Compromis Quart, the local branch of the Valencian green-left party, triggered the administrative process on 15 June 2026 following an initial response from the regional ombudsman, the Sindic de Greuges. The ombudsman’s office told the party it could not act until the matter had first been raised formally with the competent authority and a substantive response had been received or withheld.
The request to the Generalitat asks the regional government to assess the situation under its powers over environmental quality, noise pollution, environmental information, public health and territorial coordination. Compromis Quart wants the administration to confirm what steps it can take and whether it holds its own data, acoustic maps, studies, action plans or monitoring measures related to airport noise.
The complaint was originally filed by Lluis Mi Campos, a councillor for Compromis and a resident of Quart de Poblet, one of the municipalities most directly affected by flight paths to and from Valencia Airport. The airport, formally known as Manises Airport and operated by Aena, handles around 835 flights per day and sits 8 kilometres west of the city centre, with its single runway cutting through a corridor that includes several densely populated towns.
According to the Spanish Ministry’s official 2025 annual noise report for Valencia Airport, the monitoring station in Quart de Poblet, located at the adult education centre on Luis Vives street, recorded 62.3 dB of total noise during the day, 63.7 dB in the evening and 61.5 dB at night. Aircraft-specific noise at the same point reached 56.9 dB in the daytime, 59.0 dB in the evening and 48.8 dB at night. The report notes that acoustic quality targets for total noise were exceeded across all three time periods at the Quart de Poblet monitoring station, though it attributes the breaches primarily to community noise in the surrounding area.
Compromis Quart says that attribution does not resolve the problem. Campos said residents needed clarity on what proportion of the disturbance came from the airport, what came from other sources, what mitigation measures were already in place and who was responsible for protecting local rights.
“We take note of what the Sindic tells us and we activate the route he indicates,” said Campos. “If the annual noise report confirms that acoustic quality targets are being exceeded, someone must take prior action. It cannot all be left to data provided by Aena or to technical reports that nobody explains to the affected residents.”
The report also identifies pressure points in other towns near the airport. Manises, which sits immediately adjacent to the runway and is considered the loudest zone in the airport’s influence area, recorded 60.1 dB of aircraft noise in the evening period. Aldaia‘s Barrio del Cristo recorded 52.1 dB of aircraft noise at night, while Xirivella reached 65.7 dB of total noise in the evening and 58.9 dB at night.
The towns named by Compromis Quart as affected include Quart de Poblet, Manises, Aldaia, Xirivella, Riba-roja de Turia and Valencia itself. The party says the scale of the issue means it cannot be treated as a local matter and requires a coordinated response involving the Generalitat, affected municipal councils, Spain’s central government and Aena.

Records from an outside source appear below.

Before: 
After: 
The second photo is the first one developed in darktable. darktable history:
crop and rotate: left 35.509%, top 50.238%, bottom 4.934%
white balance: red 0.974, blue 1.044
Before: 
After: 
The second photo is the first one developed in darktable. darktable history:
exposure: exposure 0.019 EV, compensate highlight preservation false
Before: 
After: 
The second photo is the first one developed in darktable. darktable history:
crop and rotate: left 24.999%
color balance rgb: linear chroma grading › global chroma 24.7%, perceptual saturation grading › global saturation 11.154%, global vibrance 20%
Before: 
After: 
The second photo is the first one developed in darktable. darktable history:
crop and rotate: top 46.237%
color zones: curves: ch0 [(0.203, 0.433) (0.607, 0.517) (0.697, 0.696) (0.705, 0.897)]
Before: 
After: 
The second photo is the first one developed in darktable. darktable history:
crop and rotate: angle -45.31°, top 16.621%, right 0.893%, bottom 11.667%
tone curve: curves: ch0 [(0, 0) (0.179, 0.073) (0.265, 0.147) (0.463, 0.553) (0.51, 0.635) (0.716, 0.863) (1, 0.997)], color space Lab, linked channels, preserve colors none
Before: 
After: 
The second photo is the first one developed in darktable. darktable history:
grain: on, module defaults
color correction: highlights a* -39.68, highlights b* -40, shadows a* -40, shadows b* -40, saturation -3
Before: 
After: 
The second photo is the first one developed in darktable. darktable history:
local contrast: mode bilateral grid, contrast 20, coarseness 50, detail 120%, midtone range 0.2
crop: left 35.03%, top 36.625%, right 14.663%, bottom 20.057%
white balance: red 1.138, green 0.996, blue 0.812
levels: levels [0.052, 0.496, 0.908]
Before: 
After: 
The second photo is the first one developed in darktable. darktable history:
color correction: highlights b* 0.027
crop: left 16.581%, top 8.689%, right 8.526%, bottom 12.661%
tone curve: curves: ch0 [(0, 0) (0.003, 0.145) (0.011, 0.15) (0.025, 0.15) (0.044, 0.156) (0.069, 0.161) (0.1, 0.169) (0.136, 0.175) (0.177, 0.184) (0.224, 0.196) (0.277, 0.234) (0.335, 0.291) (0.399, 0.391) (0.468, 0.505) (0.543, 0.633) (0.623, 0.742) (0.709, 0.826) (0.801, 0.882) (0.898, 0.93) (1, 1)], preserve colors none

Among the specific demands, Compromis Quart is asking whether the regional government would consider establishing independent monitoring or auditing systems so that acoustic data is not generated solely by Aena or the airport operator. The party also wants accessible public information on noise levels, night flights, runway configurations, periods of greatest impact and existing or planned noise mitigation measures.
The noise dispute around Valencia Airport sits within a wider regional debate about the right to rest and the obligations of public authorities under Spanish acoustic legislation. Local governments including Manises and residents’ groups have separately been campaigning for a night curfew at the airport between 23:00 and 07:00, citing precedents at Bilbao and Seville airports. As of 2026, that proposal remains under consideration but has not been implemented.
Campos said airport noise should not be treated as an unavoidable nuisance. He said that if the official reports confirmed breaches of acoustic quality targets, the authorities had a duty to act, and that if the response from the Generalitat was inadequate, Compromis Quart would return to the Sindic de Greuges with the administrative process formally completed.